While competition may get people initially motivated, what I am increasingly seeing is people turned off by competition. Getting to zero chronically homeless people first in your community actually means nothing. Honest. And if we keep that mentality I can assure you there are not a bunch of communities saying “We’re number two! We’re number two!” They stop or they don’t care or there is no timeline at all.
The factors in each community (availability of vouchers, availability of housing stock, funding, experience and expertise of service providers, government context, leadership, etc.) are SO diverse that unless you factored each one into the equation competing in the first place is pointless.
What we need is a common, structured narrative that keeps us collectively focused around the world on effective strategies that are proven to ending homelessness. We need to get into a mindset of sharing this information willingly. It doesn’t matter who is first – it matters more who is last and how long it takes to collectively get there.

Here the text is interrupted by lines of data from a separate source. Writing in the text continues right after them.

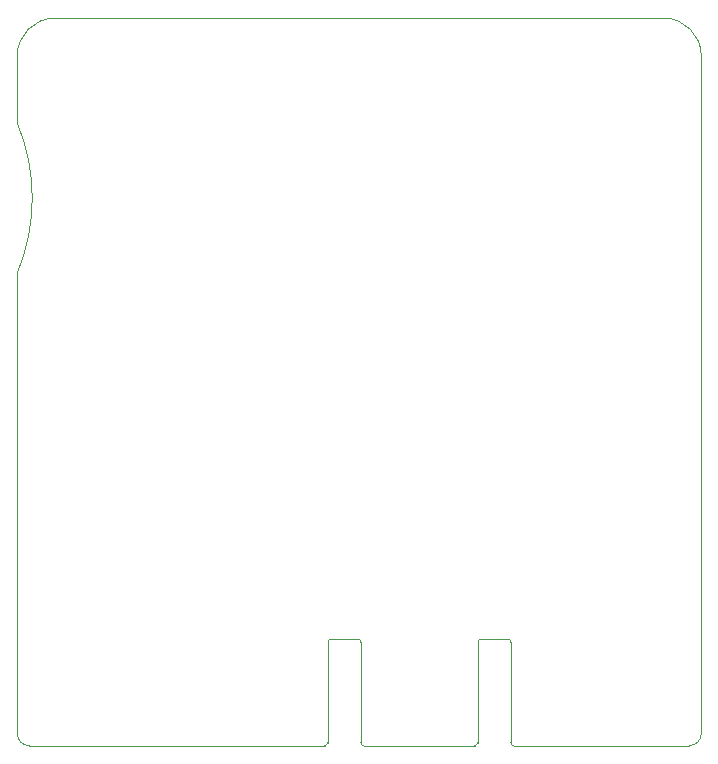
<source format=gm1>
%TF.GenerationSoftware,KiCad,Pcbnew,(5.1.8)-1*%
%TF.CreationDate,2021-04-11T21:34:39+02:00*%
%TF.ProjectId,ZX Diagnostic 2021,5a582044-6961-4676-9e6f-737469632032,rev?*%
%TF.SameCoordinates,Original*%
%TF.FileFunction,Profile,NP*%
%FSLAX46Y46*%
G04 Gerber Fmt 4.6, Leading zero omitted, Abs format (unit mm)*
G04 Created by KiCad (PCBNEW (5.1.8)-1) date 2021-04-11 21:34:39*
%MOMM*%
%LPD*%
G01*
G04 APERTURE LIST*
%TA.AperFunction,Profile*%
%ADD10C,0.025400*%
%TD*%
G04 APERTURE END LIST*
D10*
X120269000Y-67945000D02*
X120269000Y-62230000D01*
X120269001Y-67945000D02*
G75*
G02*
X120269001Y-80645000I-15240000J-6350001D01*
G01*
X123444000Y-59055000D02*
X175006000Y-59055000D01*
X175006000Y-59055000D02*
G75*
G02*
X178181000Y-62230000I0J-3175000D01*
G01*
X120269000Y-62230000D02*
G75*
G02*
X123444000Y-59055000I3175000J0D01*
G01*
X162306000Y-120650000D02*
X177165000Y-120650000D01*
X149606000Y-120650000D02*
X159004000Y-120650000D01*
X162052000Y-111887000D02*
X162052000Y-120396000D01*
X159258000Y-120396000D02*
X159258000Y-111887000D01*
X161798000Y-111633000D02*
G75*
G02*
X162052000Y-111887000I0J-254000D01*
G01*
X162306000Y-120650000D02*
G75*
G02*
X162052000Y-120396000I0J254000D01*
G01*
X159258000Y-111887000D02*
G75*
G02*
X159512000Y-111633000I254000J0D01*
G01*
X159258000Y-120396000D02*
G75*
G02*
X159004000Y-120650000I-254000J0D01*
G01*
X159512000Y-111633000D02*
X161798000Y-111633000D01*
X146304000Y-120650000D02*
X121285000Y-120650000D01*
X149352000Y-111887000D02*
X149352000Y-120396000D01*
X146812000Y-111633000D02*
X149098000Y-111633000D01*
X146558000Y-120396000D02*
X146558000Y-111887000D01*
X146558000Y-120396000D02*
G75*
G02*
X146304000Y-120650000I-254000J0D01*
G01*
X146558000Y-111887000D02*
G75*
G02*
X146812000Y-111633000I254000J0D01*
G01*
X149098000Y-111633000D02*
G75*
G02*
X149352000Y-111887000I0J-254000D01*
G01*
X149606000Y-120650000D02*
G75*
G02*
X149352000Y-120396000I0J254000D01*
G01*
X178181000Y-62230000D02*
X178181000Y-119253000D01*
X120269000Y-119253000D02*
X120269000Y-119634000D01*
X120269000Y-119634000D02*
G75*
G03*
X121285000Y-120650000I1016000J0D01*
G01*
X178181000Y-119634000D02*
X178181000Y-119253000D01*
X177165000Y-120650000D02*
G75*
G03*
X178181000Y-119634000I0J1016000D01*
G01*
X120269001Y-80645000D02*
X120269000Y-119253000D01*
M02*

</source>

4. We need to focus more on keeping people housed and changing people’s lives, not just getting them housed.
I have learned that too many communities are focused on getting people housed quickly and burning up a lot of resources to do so without investing in the back-end to actually keep people housed. It is very limiting to set into motion a local race to get people housed quickly if: a) you aren’t housing the people that most need it; and, b) there are not the supports necessary to keep people housed.
The measure of success is NOT how many people you house. It is how many people stay housed and have her/his life changed positively through the experience. Ours is NOT a quantity industry; it is a quality industry.
Let us be clear: getting people housed is an output; keeping people housed is an outcome.
And for everyone that is interested in the cost saving part of ending homelessness, it comes from keeping people housed and away from those more costly services on an ONGOING basis. We are not talking about temporary reprieves in service use patterns. We are talking about everlasting CHANGE.
Most often because we are talking about working with a population with complex and co-occurring needs, this means working with a small group intensely, not a large group peripherally.
5. Assessments work…when they are grounded in evidence.
It is entirely possible to structure your service community around a common assessment. I have seen that happen many times this year, and I have seen incredible changes in service delivery when that happens. I have seen communities start to use the data from the assessments to change conversations around service planning and investments in service delivery.
And I have also seen communities that insist on using a tool they made up that has no evidence base to support it. A couple communities that come to mind are ones that brag about being close to ending homelessness. But let’s be clear: while they may be about to house all the people that meet a federal definition of chronic homelessness, that does not mean – or come close to meaning – that all people with acute needs have been housed in their community. Nor does it mean that the people most in need of support and housing resources are in their support and housing programs.
This year has taught me, through data collected in assessments, that many of the most acute homeless people in communities do NOT meet a federal criteria for chronic homelessness.